Facebook initiates survey to curb fake news
In an effort to stop the proliferation of fake news, Facebook has initiated a "Survey" that asks users to what extent they think an article uses misleading language.
New York: In an effort to stop the proliferation of fake news, Facebook has initiated a "Survey" that asks users to what extent they think an article uses misleading language.
According to a report in TechCrunch, Facebook has confirmed that this is an official effort to curb the spread of misinformation.
"The company uses surveys somewhat like this to test the general quality of the news feed, and it has used other metrics to attempt to define rules for finding clickbait and fake stories. This appears to be the first direct coupling of those two practices: old parts doing a new job," the report noted.
Below an article on Facebook appears "to what extent do you think that this link`s title uses misleading language?" and its response choices range from "Not at all" to "Completely".
Critics have blamed Facebook for influencing the US-elections in favour of President-elect Donald Trump by circulating a "host of fake news stories about political topics."
This step is seen as Facebook`s attempt to become transparent in how it is training its algorithms to detect misinformation and fake news.

TASK ITEM |
Output the whole article on Facebook's fake news survey word for word. The data has nothing to do with the text.

Collected data
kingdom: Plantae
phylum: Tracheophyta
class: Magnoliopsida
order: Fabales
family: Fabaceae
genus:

WRITTEN ANSWER |
Facebook initiates survey to curb fake news
In an effort to stop the proliferation of fake news, Facebook has initiated a "Survey" that asks users to what extent they think an article uses misleading language.
New York: In an effort to stop the proliferation of fake news, Facebook has initiated a "Survey" that asks users to what extent they think an article uses misleading language.
According to a report in TechCrunch, Facebook has confirmed that this is an official effort to curb the spread of misinformation.
"The company uses surveys somewhat like this to test the general quality of the news feed, and it has used other metrics to attempt to define rules for finding clickbait and fake stories. This appears to be the first direct coupling of those two practices: old parts doing a new job," the report noted.
Below an article on Facebook appears "to what extent do you think that this link`s title uses misleading language?" and its response choices range from "Not at all" to "Completely".
Critics have blamed Facebook for influencing the US-elections in favour of President-elect Donald Trump by circulating a "host of fake news stories about political topics."
This step is seen as Facebook`s attempt to become transparent in how it is training its algorithms to detect misinformation and fake news.